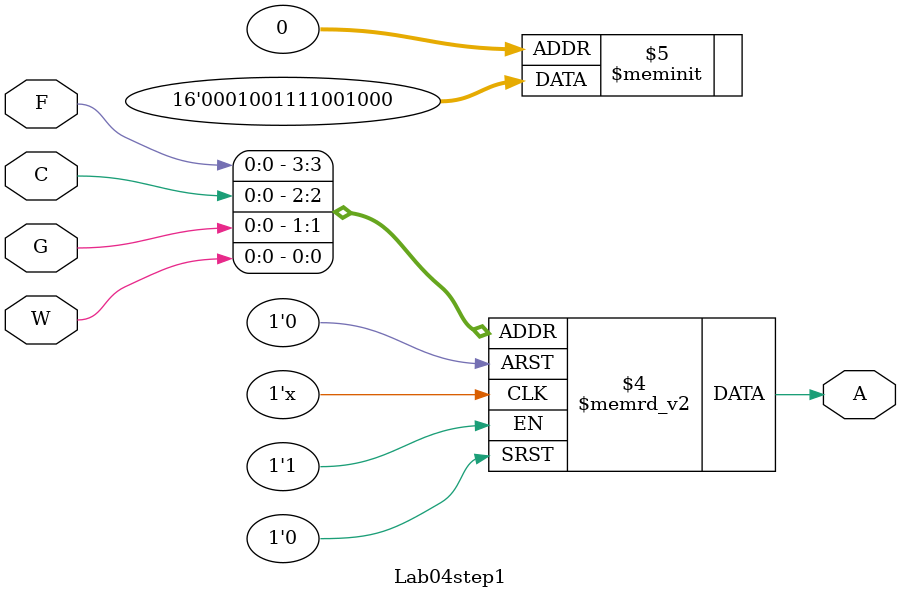
<source format=v>
module Lab04step1(F,G,C,W,A);
	input F, G, C, W;
	output A;
	reg A;
	
	always @(F or C or G or W)
	begin 
		case({F,C,G,W})
			4'b0000: A= 'b0;
			4'b0001: A= 'b0;
			4'b0010: A= 'b0;
			4'b0011: A= 'b1;
			4'b0100: A= 'b0;
			4'b0101: A= 'b0;
			4'b0110: A= 'b1;
			4'b0111: A= 'b1;
			4'b1000: A= 'b1;
			4'b1001: A= 'b1;
			4'b1010: A= 'b0;
			4'b1011: A= 'b0;
			4'b1100: A= 'b1;
			4'b1101: A= 'b0;
			4'b1110: A= 'b0;
			4'b1111: A= 'b0;
		endcase;
	end
endmodule 
</source>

------------------------------

**Task requirements:** Repeat every entry exactly. Do not include the pictures.

**Response for this exercise:**
<source format=v>
module Lab04step1(F,G,C,W,A);
	input F, G, C, W;
	output A;
	reg A;
	
	always @(F or C or G or W)
	begin 
		case({F,C,G,W})
			4'b0000: A= 'b0;
			4'b0001: A= 'b0;
			4'b0010: A= 'b0;
			4'b0011: A= 'b1;
			4'b0100: A= 'b0;
			4'b0101: A= 'b0;
			4'b0110: A= 'b1;
			4'b0111: A= 'b1;
			4'b1000: A= 'b1;
			4'b1001: A= 'b1;
			4'b1010: A= 'b0;
			4'b1011: A= 'b0;
			4'b1100: A= 'b1;
			4'b1101: A= 'b0;
			4'b1110: A= 'b0;
			4'b1111: A= 'b0;
		endcase;
	end
endmodule 
</source>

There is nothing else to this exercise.